Yes. Simplesamlphp will recreate it next time someone authenticates.

@justcaldwell AMAZING! That worked. I was able to successfully login via our dev OKTA app. I'm guessing we could do the same in our prod environment to make sure it works as expected too.

Also, if you don't mind answering, what was the local simplesamlphp admin app you were referring too? I'm not familiar with that UI so I don't believe it would be a blocker if it's still throwing that SAML error I posted for you as mentioned before.

If you enable it, simplesamlphp exposes a small admin app suite that provides to testing/admin tools. It's at simplesamlphp/simplesamlphp/public.

This all depends on your setup, where your vendor directory is, etc., but typically you'd have a symlink in your public web root that points to that 'public' directory so you can access it on your web server, e.g.

ln -s ../vendor/simplesamlphp/simplesamlphp/public docroot/simplesaml

Then you'd access it at https://yourserver.com/simplesaml/admin.

It's handy but not essential if authentication is working properly for you. If you don't see 'core' or 'admin' directories in /tmp/simplesaml, then it could be it was never enabled or used in your environment.

Understood. Looks I do have access to that UI via the path you mentioned in my test QA environment. Only see a SAML error when after I login and then go to "Federation" page. I don't think we'll need to play around in there anyway though. Thanks again for all of your help! Saved me a lot of time and lets us take our time with the transition to SAML AUTH module.

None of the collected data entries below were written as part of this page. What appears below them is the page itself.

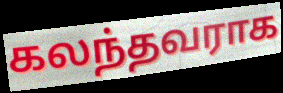
கலந்தவராக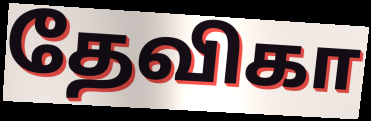
தேவிகா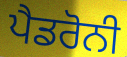
ਪੈਡਰੋਨੀ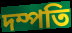
দম্পতিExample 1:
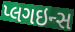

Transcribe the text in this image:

પ્લગઇન્સ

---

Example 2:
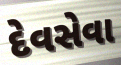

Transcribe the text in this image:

દેવસેવા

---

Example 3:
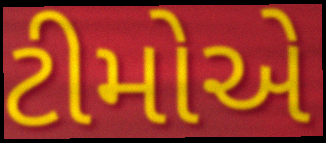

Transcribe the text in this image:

ટીમોએ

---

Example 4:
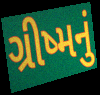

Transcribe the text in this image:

ગ્રીષ્મનું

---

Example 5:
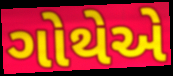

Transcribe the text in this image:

ગોથેએ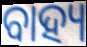
ବାହ୍ୟ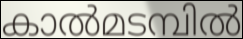
കാൽമടമ്പിൽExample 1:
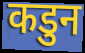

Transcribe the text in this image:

कडुन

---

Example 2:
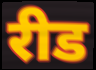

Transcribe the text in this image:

रीड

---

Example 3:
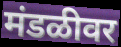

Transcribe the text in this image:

मंडळीवर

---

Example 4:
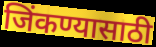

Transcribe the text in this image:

जिंकण्यासाठी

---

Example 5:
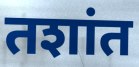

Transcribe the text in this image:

तशांत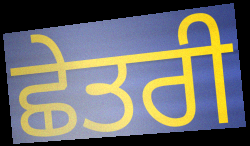
ਛੇਤਰੀ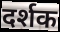
दर्शकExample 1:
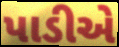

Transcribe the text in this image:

પાડીએ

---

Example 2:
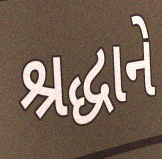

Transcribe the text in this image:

શ્રદ્ધાને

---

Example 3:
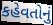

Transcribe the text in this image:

કહેવતોનું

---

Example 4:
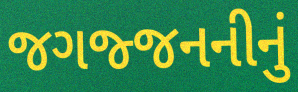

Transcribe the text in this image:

જગજ્જનનીનું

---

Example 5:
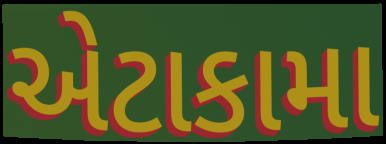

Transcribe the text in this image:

એટાકામા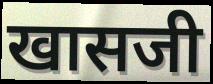
खासजीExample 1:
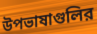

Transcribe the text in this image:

উপভাষাগুলির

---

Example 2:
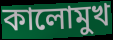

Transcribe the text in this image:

কালোমুখ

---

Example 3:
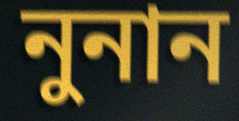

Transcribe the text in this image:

নুনান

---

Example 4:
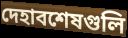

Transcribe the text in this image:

দেহাবশেষগুলি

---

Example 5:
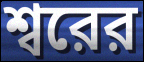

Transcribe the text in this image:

শ্বরের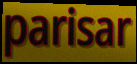
parisar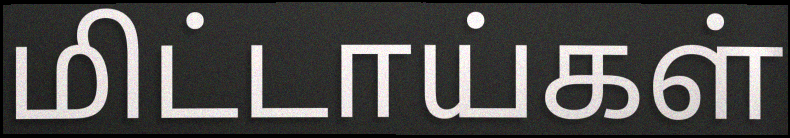
மிட்டாய்கள்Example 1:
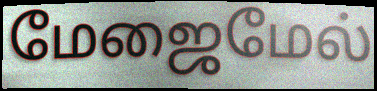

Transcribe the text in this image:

மேஜைமேல்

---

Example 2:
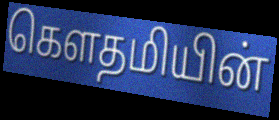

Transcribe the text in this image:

கெளதமியின்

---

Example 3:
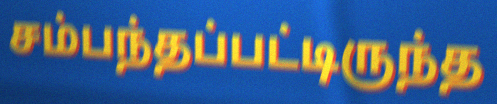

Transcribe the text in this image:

சம்பந்தப்பட்டிருந்த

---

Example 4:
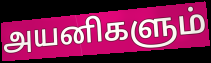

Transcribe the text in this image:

அயனிகளும்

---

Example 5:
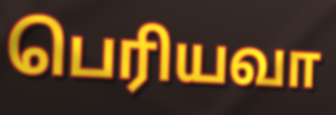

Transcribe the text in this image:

பெரியவா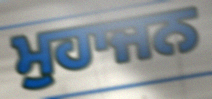
ਮੁਹਾਜਨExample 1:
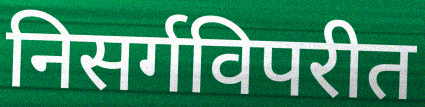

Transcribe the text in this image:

निसर्गविपरीत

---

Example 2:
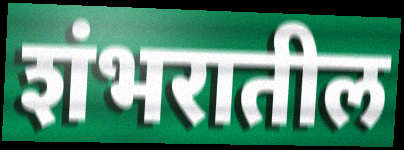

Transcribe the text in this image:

शंभरातील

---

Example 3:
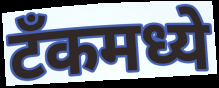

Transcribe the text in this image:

टॅंकमध्ये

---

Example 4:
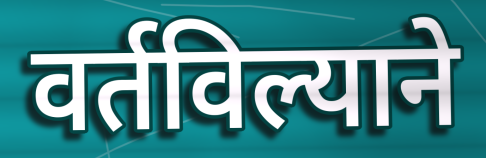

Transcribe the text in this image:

वर्तविल्याने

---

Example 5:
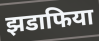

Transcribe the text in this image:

झडाफिया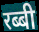
रब्बी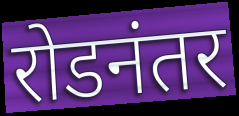
रोडनंतर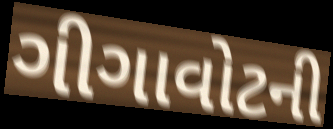
ગીગાવોટનીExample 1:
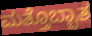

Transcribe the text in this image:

ಮತ್ತೊಬ್ಬಾತ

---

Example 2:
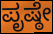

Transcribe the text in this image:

ಪೃಷ್ಠೇ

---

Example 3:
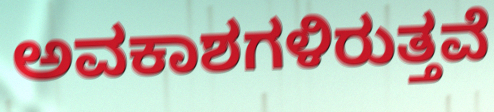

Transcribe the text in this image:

ಅವಕಾಶಗಳಿರುತ್ತವೆ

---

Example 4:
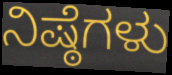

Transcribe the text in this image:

ನಿಷ್ಠೆಗಳು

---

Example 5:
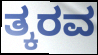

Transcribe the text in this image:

ತ್ಕರವ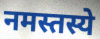
नमस्तस्येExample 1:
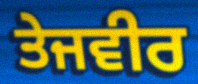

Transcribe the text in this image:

ਤੇਜਵੀਰ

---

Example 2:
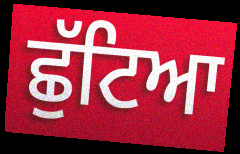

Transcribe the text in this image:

ਛੁੱਟਿਆ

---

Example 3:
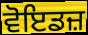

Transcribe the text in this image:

ਵੋਇਡਜ਼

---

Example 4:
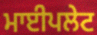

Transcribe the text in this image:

ਮਾਈਪਲੇਟ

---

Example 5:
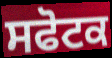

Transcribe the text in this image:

ਸਫੋਟਕ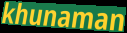
khunaman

@justcaldwell fysa - i was doing some more testing and I ended up removing that doctrine/annotations (2.0.2) package from my lock file and the SAML login still worked in my test environment. So it appears that original error might have been directly caused by that stale simplesamlphp cache. Doesn't appear that doctrine/annotations package is needed after all (as that does get removed during the D10 to D11 upgrade)

Glad to help!

One last note: in the process of working through our upgrade to D11, I've realized that as long as the simplesamlphp cache is fully deleted, doctrine/annotations isn't needed to resolve this issue (for us at least). So we've removed it.

My mistake in #17 was that I only deleted the 'saml' cache directory, but left others.